Field-work : les surprises de routes, villages et aéroports

Jeudi, 29 Juin, 2017 - 17:34

Nous apprécions tous les études des marchés que Target nous livre. Certaines d’entre elles ont même fini par s’imposer comme des références dans les domaines. L’on peut citer la traditionnelle étude sur l’audience des médias en RDC ou celle sur les chiffres clés de la téléphonie mobile. Ces études sont des produits finis qui ne sont pas faits que des échanges entre enquêteurs et répondants. Plusieurs autres ingrédients sont mis à contribution pour aboutir à ce produit fini. Ces ingrédients sont parfois des anecdotes et des histoires toutes aussi invraisemblables les unes comme les autres. L’équipe de Target a ouvert son sac à anecdote et à décider d’en partager quelques-unes avec les internautes.

A l’aéroport de Goma, 30 minutes avant l’embarquement, les passagers sont obligés de serrer leurs ceintures, nous raconte Saleh Sikofu, Research Specialist. « Serrer les ceintures pas à cause des turbulences du décollage de l’avion mais plutôt à cause des turbulences d’embarquement ». En fait, nous explique-t-il, les compagnies aériennes vendent plus des billets qu’elles n’en ont des places. A côté de cela s’ajoute le fait que les politiciens et les militaires veulent à tout prix s’imposer, l’embarquement devient un véritable sprint. Vous devez faire une course d’au moins 100 mètres car l’entrée dans l’avion appartient aux violents.  

Après avoir lancé une étude à Goma, Saleh Sikofu, Research Specialist de Target  devrait se rendre à Kisangani pour lancer la même étude. Lorsqu’il débarque à Kisangani, il attend sa valise sans succès ! La compagnie ne lui fournit aucune information.
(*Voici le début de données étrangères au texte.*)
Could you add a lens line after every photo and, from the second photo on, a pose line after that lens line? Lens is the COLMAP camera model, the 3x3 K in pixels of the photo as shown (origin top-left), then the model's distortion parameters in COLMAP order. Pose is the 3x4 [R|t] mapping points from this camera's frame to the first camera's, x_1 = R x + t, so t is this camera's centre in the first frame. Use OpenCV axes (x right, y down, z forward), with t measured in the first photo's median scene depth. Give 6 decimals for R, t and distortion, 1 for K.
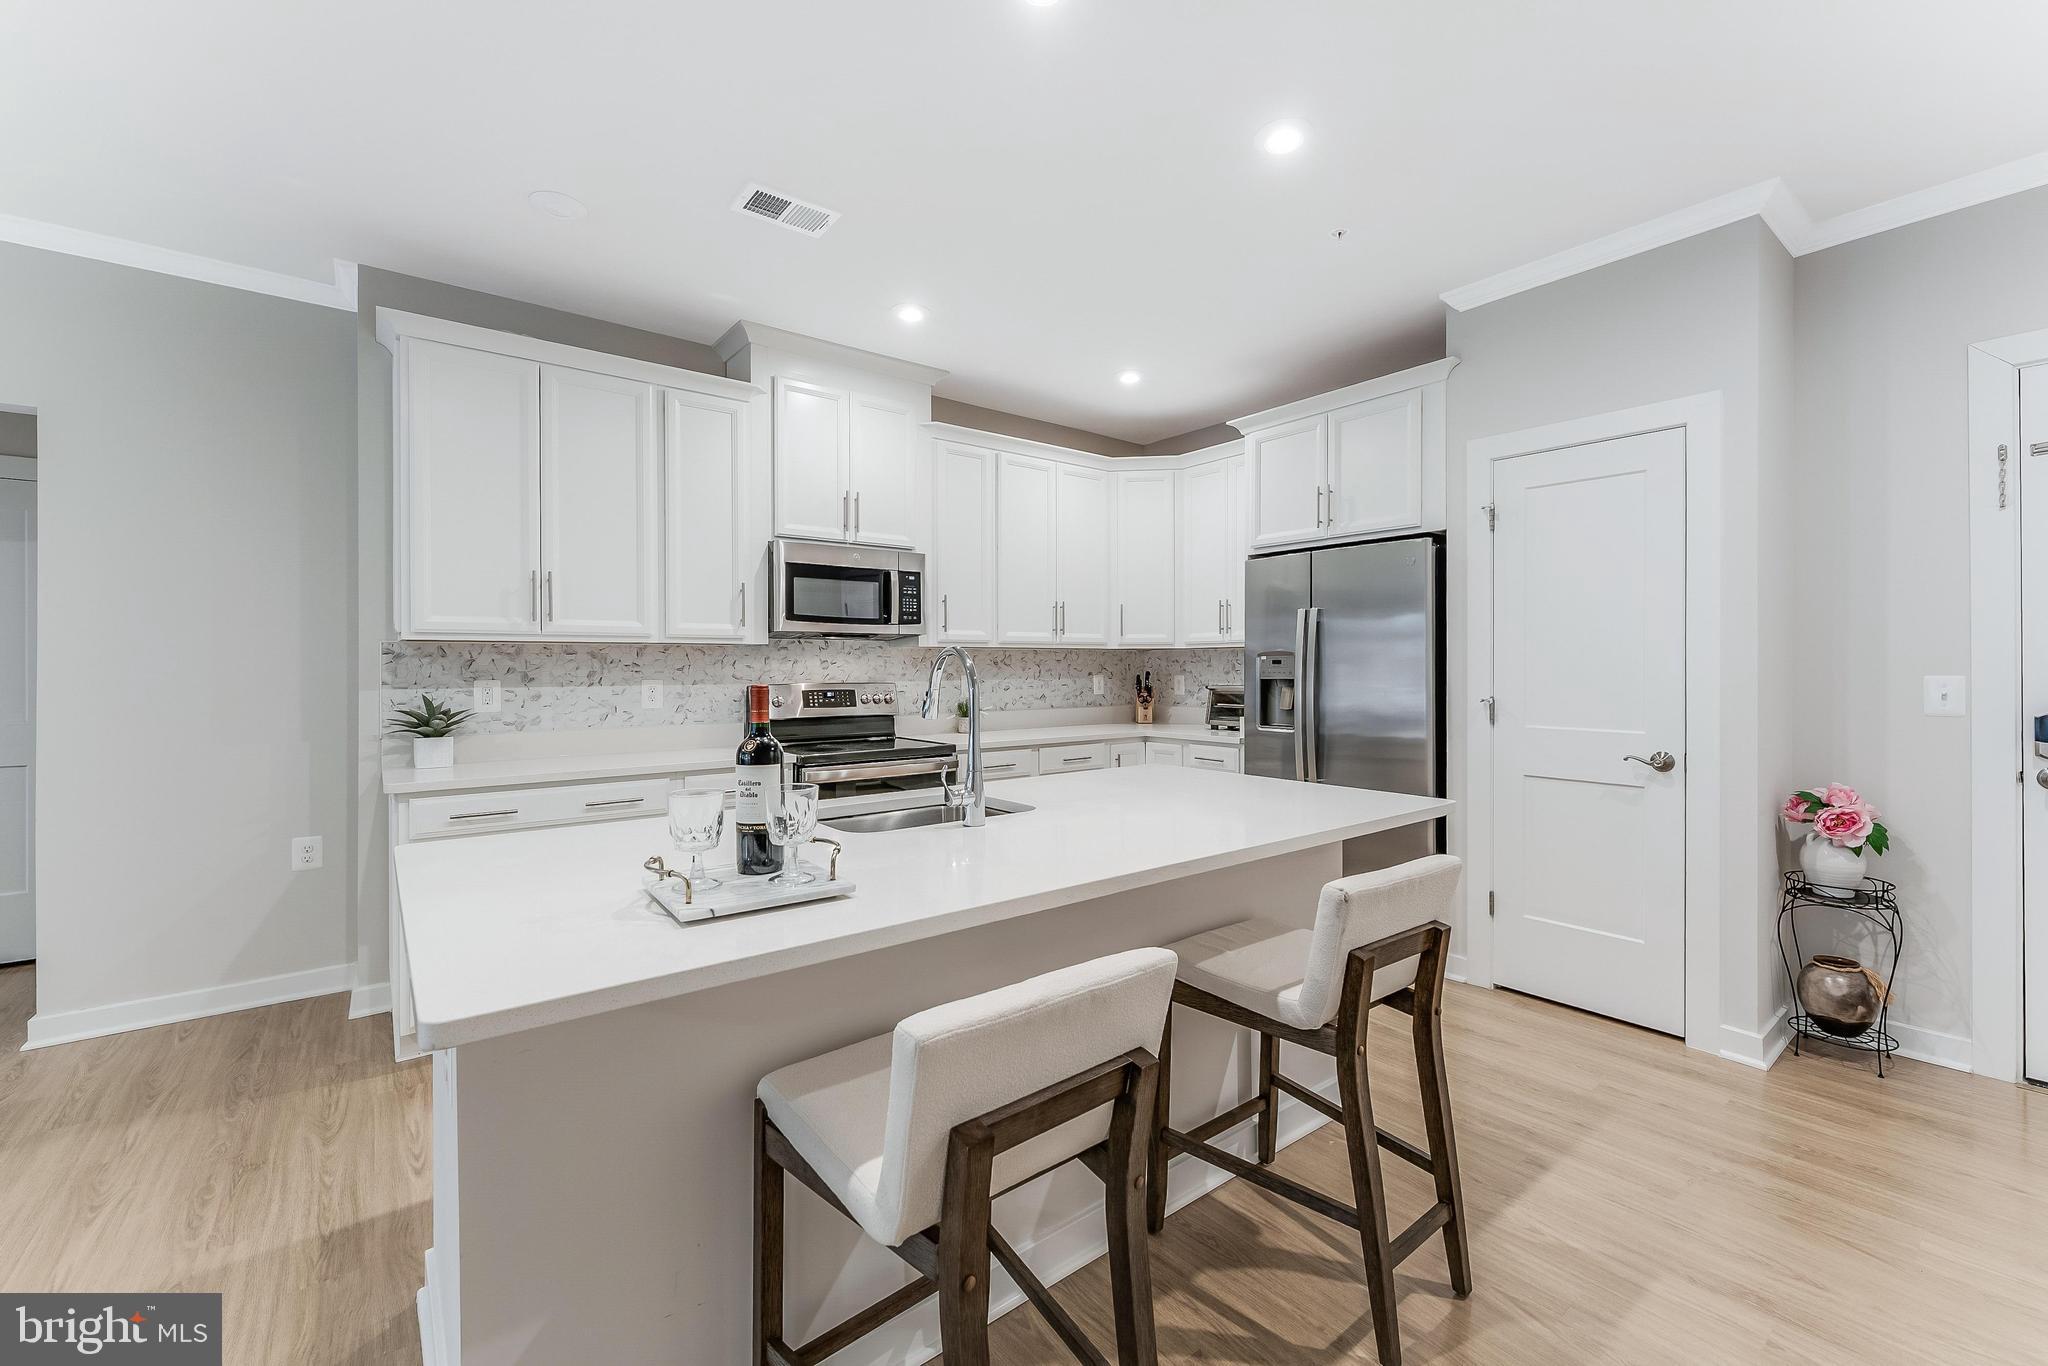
lens RADIAL K [[845.1, 0, 1059.6], [0, 845.1, 674.3], [0, 0, 1]] dist [0.000912, -0.001354]
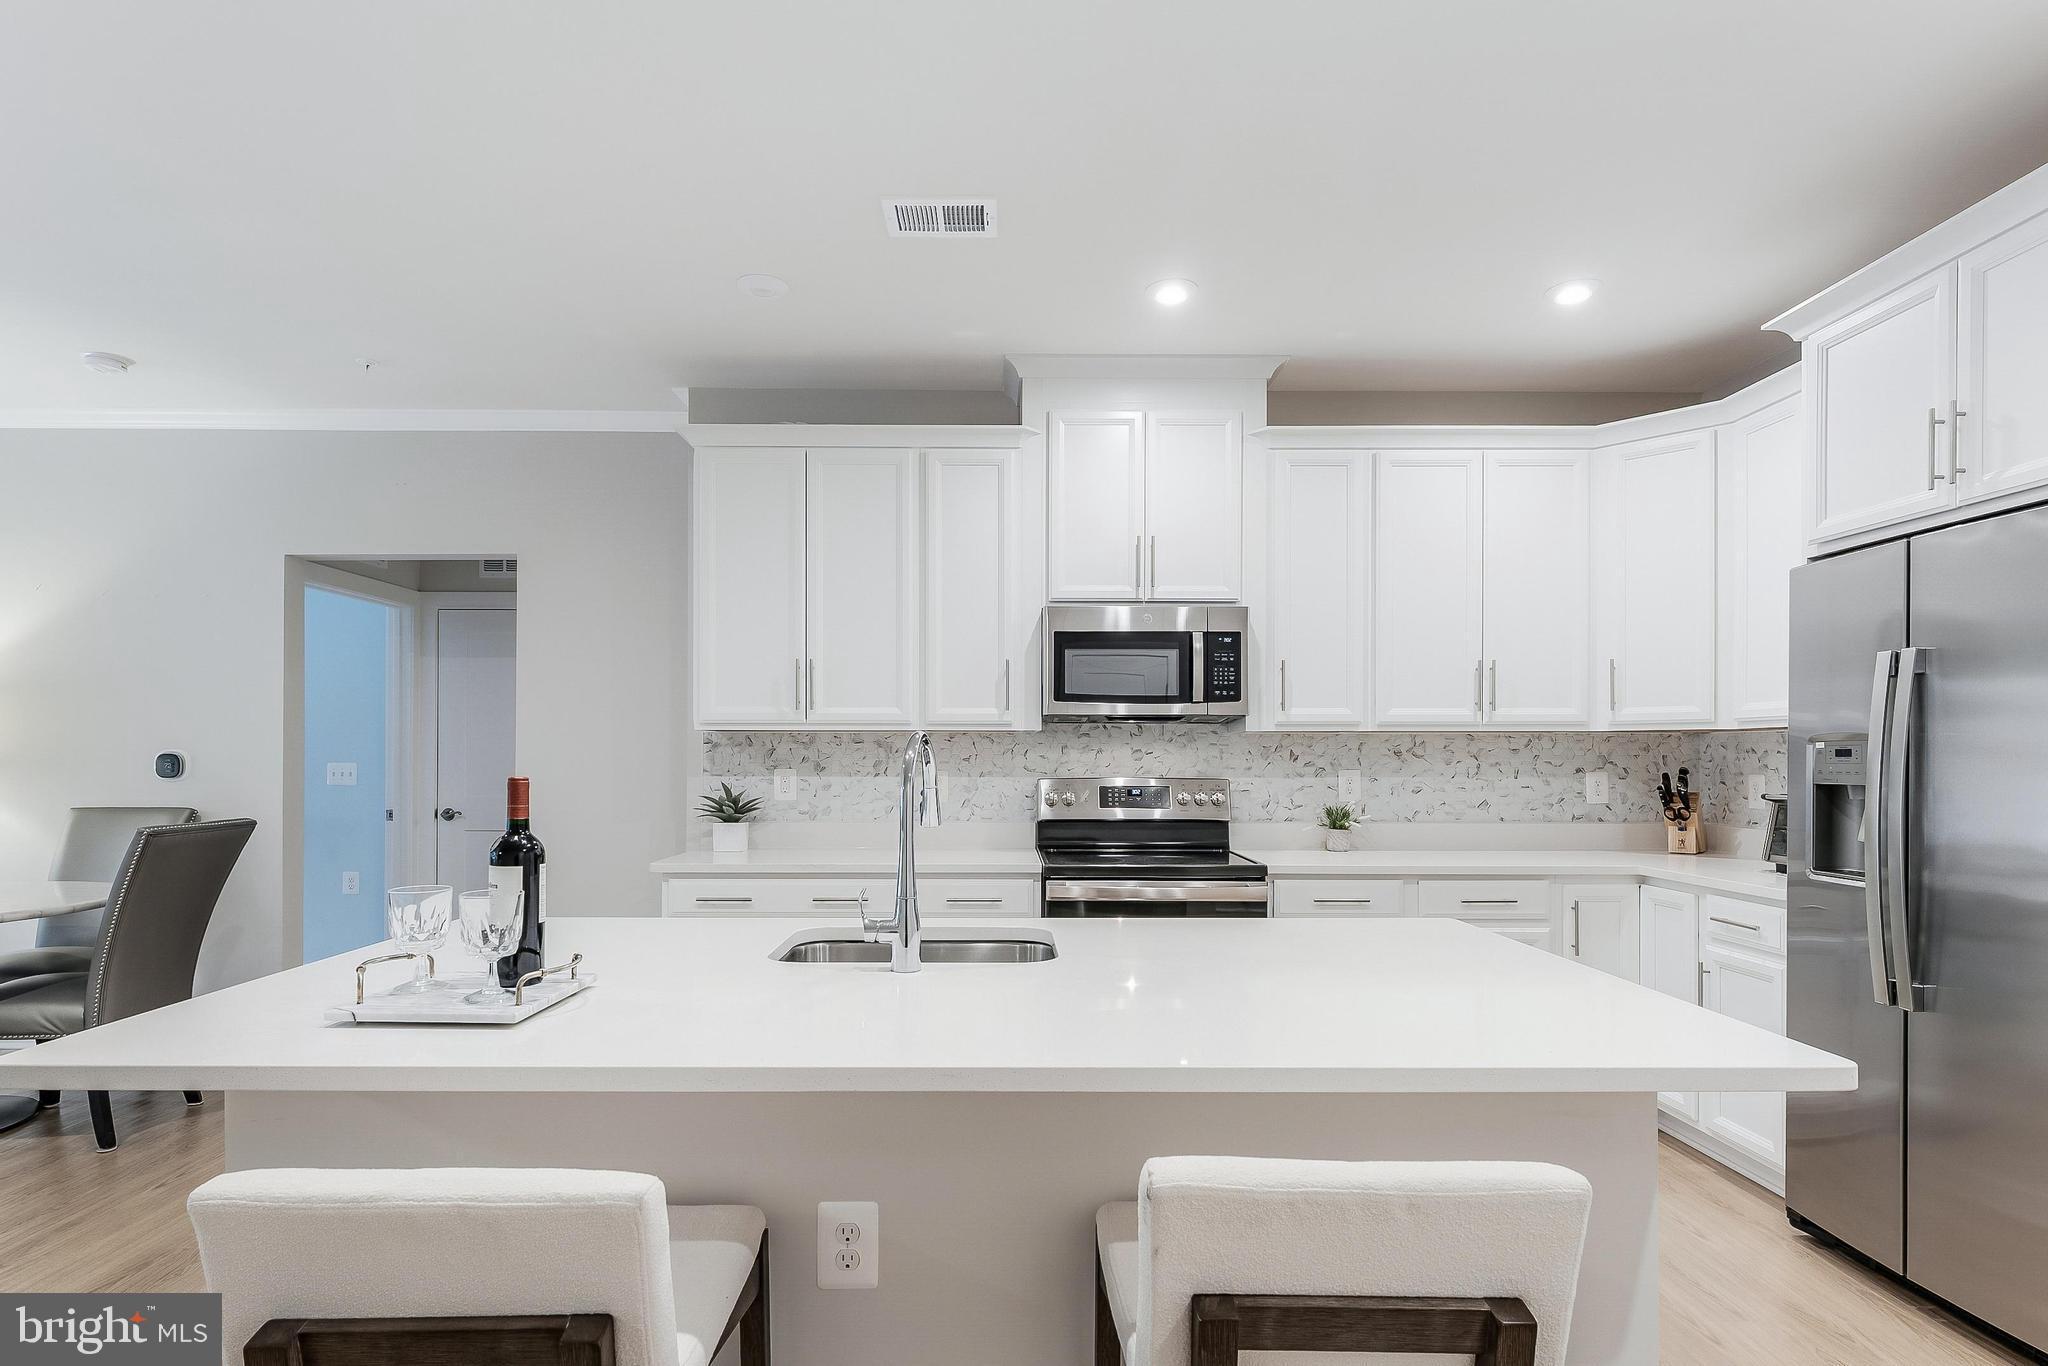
lens RADIAL K [[1045.1, 0, 1018.3], [0, 1045.1, 751.8], [0, 0, 1]] dist [0.005458, -0.002176]
pose [[0.779025, 0.002160, -0.626989, 0.273621], [-0.010467, 0.999900, -0.009560, -0.003813], [0.626905, 0.014010, 0.778970, 0.166499]]
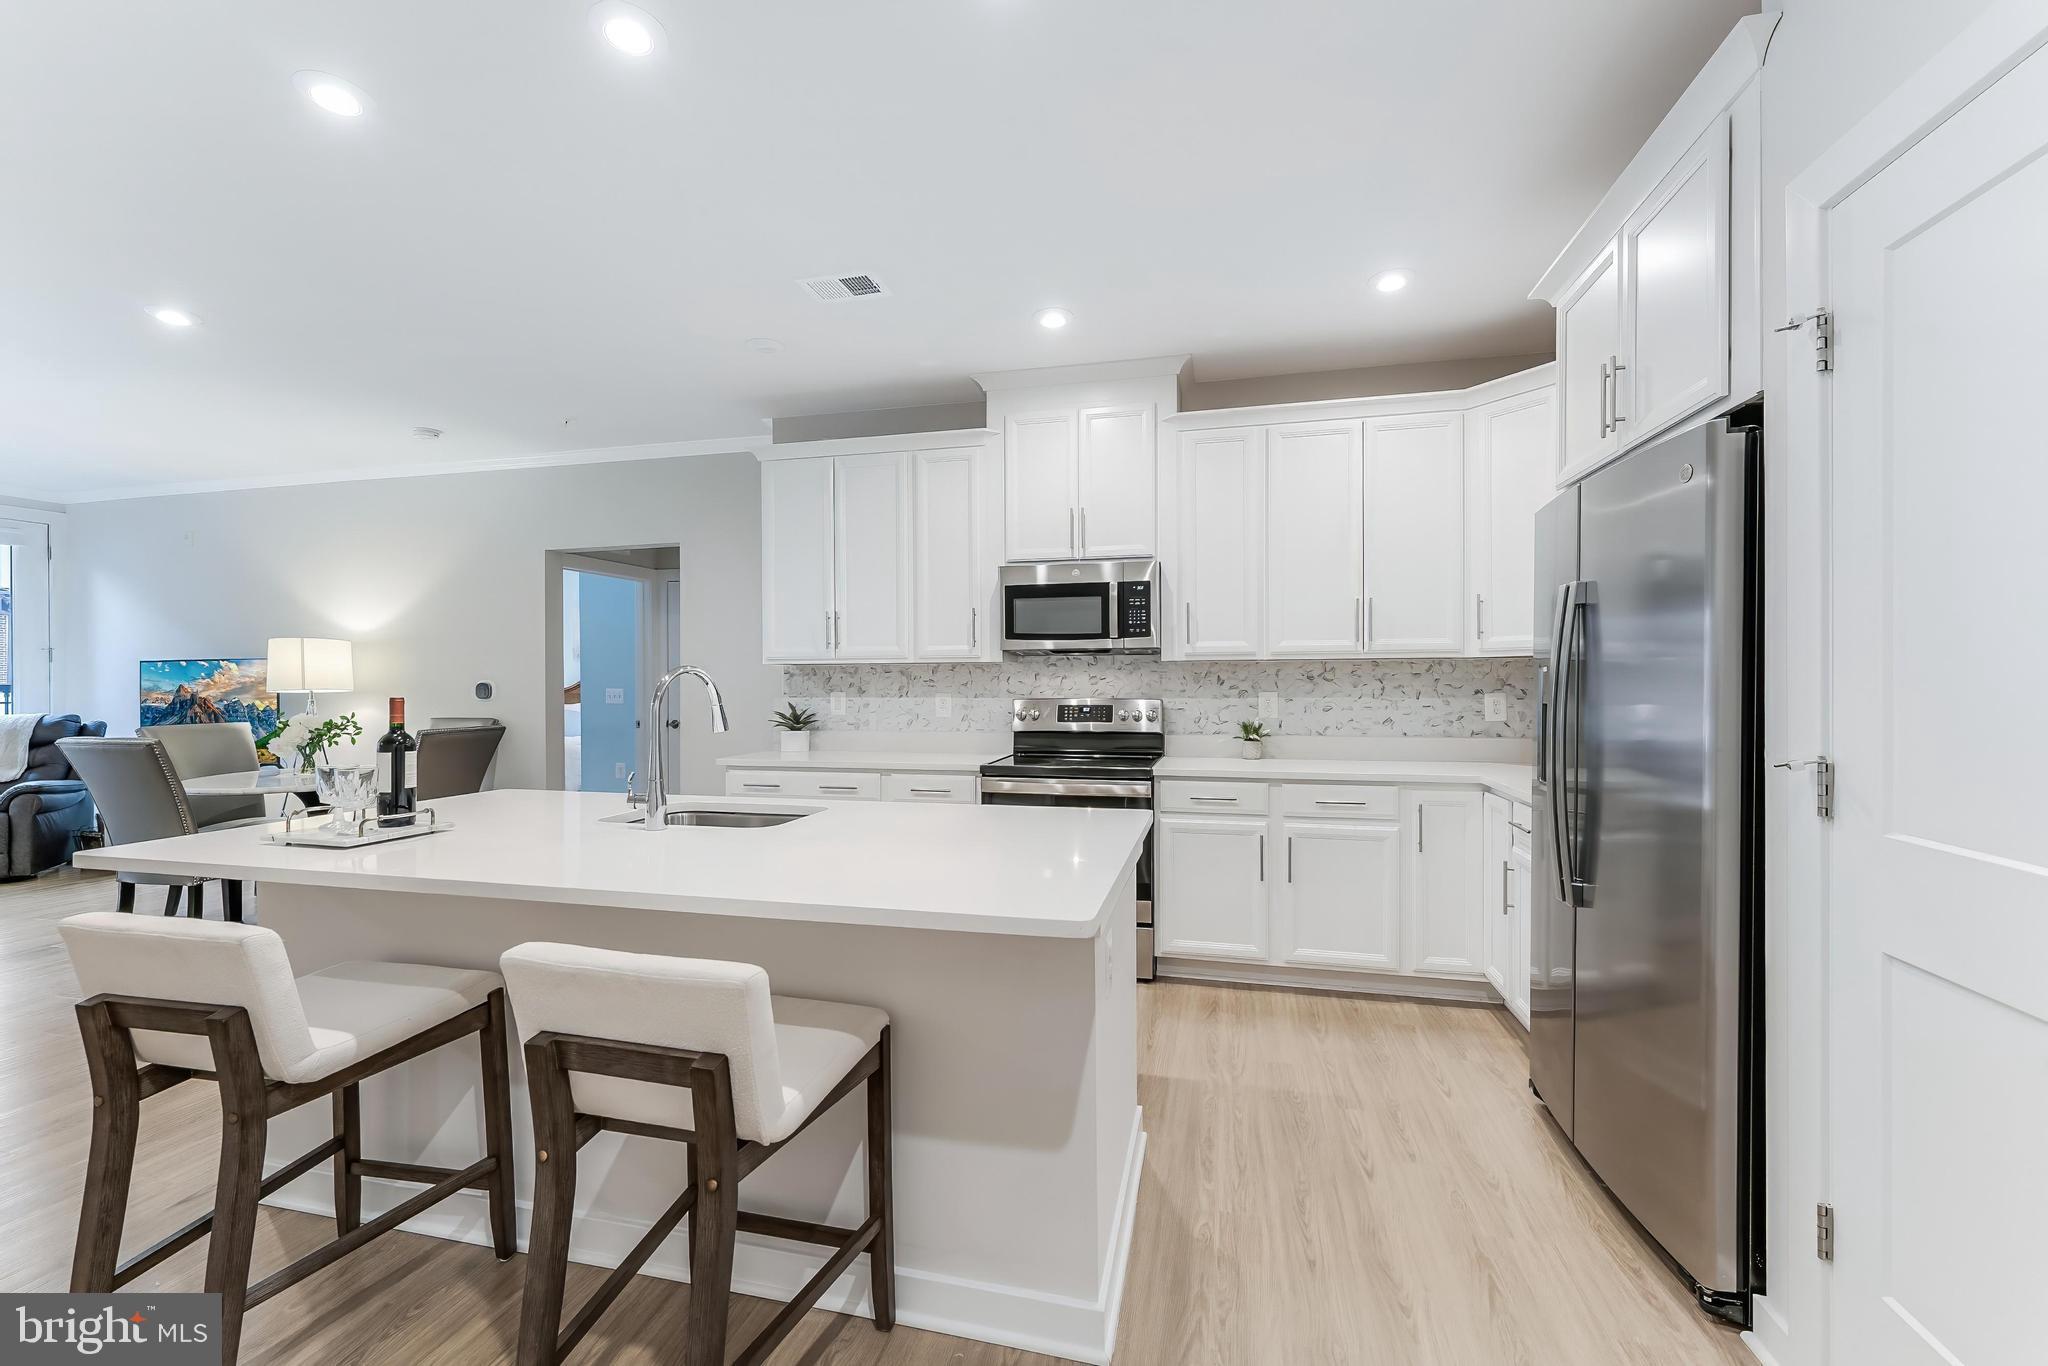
lens RADIAL K [[845.1, 0, 1045.3], [0, 845.1, 687.8], [0, 0, 1]] dist [0.000912, -0.001354]
pose [[0.604565, 0.007401, -0.796522, 0.529592], [-0.006306, 0.999970, 0.004505, -0.006919], [0.796531, 0.002299, 0.604593, 0.362951]]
Le lendemain matin, la compagnie lui informe que sa valise a été retrouvée à Kinshasa et elle ne pouvait lui être rendue que dans 48 heures. Loin de rassurer, cette information rajoute le stress et la pression car il est censé finir son travail dans les 48 heures et les questionnaires qui devaient aider à la conduite de l’enquête se trouvaient dans sa valise. Heureusement que quelques copies du questionnaire se trouvaient dans son sac à dos. Il a pu les polycopier et faire son travail. Mieux vaut prévenir que guérir.

Sarah Ngongo, Assistante de Direction nous raconte cette expérience, quand elle était enquêtrice : « lors d’une étude dans le village Pelende dans la Province de Kwango, nous avions fait 5 heures de route de Kinshasa à Pelende et le lendemain nous devrions commencer les interviews. L’une des zones d’interview se trouvait dans le quartier du guide que nous avions pris. Le guide nous a rassuré que la zone se trouvait non loin de l’hôtel où nous logions. Nous nous sommes mis en route pour la zone d’interview et curieusement,  cette zone était à près de 8 Km de notre hôtel. Nous avons dû faire toute cette distance à pied. Le guide étant un homme du terroir et habitué à faire cette distance a estimé que payer des motos était une dépense inutile. Nous obligeant à faire 8 Km à pied mais en dépit de la fatigue, il fallait travailler et retourner à l’hôtel toujours à pied.

Les études de terrains sont également une occasion de faire le tourisme et la découverte. Cedric Ohale, IT assistant raconte avec émotion les découvertes des collines vertes qui jalonnent le parcours entre Bujumbura et Gitega faites lors d’un voyage par route. Il se souvient avec émotion d’une maison construite avec le reste des laves coulant du volcan de Nyirangongo. Au contact des rayons solaires ces restes de laves brillaient comme des pierres précieuses.

Toutes ces histoires et toutes ces réalités donnent du piquant au quotidien des agents de Target et leur permet de produire des études appréciées par de nombreux partenaires à qui ils permettent de prendre de bonnes décisions.